Dall’Australia, dove era l’una di notte, agli Stati Uniti. Stesso punto di partenza per Jeff Elgie, CEO, Village Media, un gruppo di editori locali che ha partner in 14 paesi diversi, dall’Ontario, in Canada, alla Nigeria. E’ Elgie a parlare di Brand Lovers: «Sono quei lettori che tornano più volte. Quello che abbiamo voluto fare è stato creare una relazione 1 a 1 con i lettori più fedeli ma senza togliere nulla agli altri. E così abbiamo pensato a newsletter, contenuti extra, sconti per quelle persone che hanno sottoscritto questo patto con noi. Ma abbiamo anche garantito un’informazione capillare, con giornalisti che lavorano sul territorio per fornire quell’informazione che i “brand lovers” si aspettano da noi».

Ma il vero elemento di successo del progetto di membership sarà, secondo Sarah Hartley di GNI Innovation Challenges, il cambiamento culturale: non si tratta di una transazione economica ma di un vero patto con i lettori. Ed è questo il fulcro su cui ruotano anche gli interventi di Esther Alonso, di elDiaro  Federica Cherubini, Reuters Institute for the Study of Journalism e Virginia Stagni,  26 anni, Business Development Manager, Financial Times.

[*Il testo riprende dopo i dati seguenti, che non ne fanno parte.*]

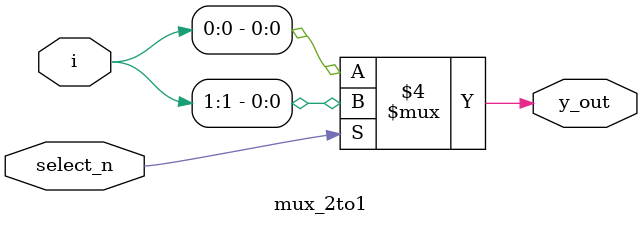
<source format=v>
`timescale 1ns / 1ps


module mux_2to1(
    input [1:0] i,
    input select_n,
    output reg y_out
    );
    
    always@(*)begin
      if(!select_n)
        y_out = i[0];
      else
        y_out = i[1];
    end
   
endmodule

</source>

«Quando è scoppiata la pandemia – ha spiegato Esther Alonso – abbiamo avuto un forte calo della pubblicità. Questo avrebbe potuto metterci in forte difficoltà, avremmo potuto dover ridurre i giornalisti, licenziare parte dello staff, ma la nostra comunità si è rivelata pronta e fedele. In poco tempo siamo passati dal 30 per cento di abbonati al 50 per cento. Questo è fantastico, dal punto di vista finanziario ma anche per il rapporto che si è creato con la comunità che ora fa parte del nostro progetto. Tuttavia se si vuole realizzare una relazione con il proprio pubblico, bisogna prima guardare se stessi e chiedersi se si è capaci di soddisfare le aspettative, anche nel lungo periodo».

Che significa, anche, puntare sulla qualità più che sulla quantità: «Più che al numero, al volume, di utenti bisogna guarda al valore. E in questo le testate locali hanno un vantaggio: riescono a raggiungere più facilmente i propri lettori – ha detto Virginia Stagni – . Noi al Financial times abbiamo puntato sul contenuto, studiato i format sulle diverse piattaforme, poi abbiamo creato dei focus group. Quindi ci siamo concentrati sull’obiettivo: mettere il lettore al centro, il lettore deve essere contento di tornare ogni volta a leggerci. L’utilità del contenuto creato è fondamentale, questo significa anche analizzare il mercato e creare un modello funzionante. La Newsletter uno strumento di coinvolgimento incredibile».

E Federica Cherubini ha parlato di “realismo”: «Cerchiamo di capire quali sono i nostro obiettivi: qual è il nostro valore ma anche cosa ci aspettiamo dal nostro pubblico e da lì partiamo, procedendo a ritroso. C’è una bella differenza tra abbonamenti e membership, nel primo l’utente paga per un servizio, nel secondo parliamo di una piattaforma sociale, dove chi aderisce entra a far parte di un progetto e condivide progetti e risultati».

Pare questa l’unica via per recuperare un rapporto che negli ultimi tempi è andato deteriorandosi: al lettore non resta che “entrare” in redazione se vuole contribuire a creare un’informazione libera e di qualità.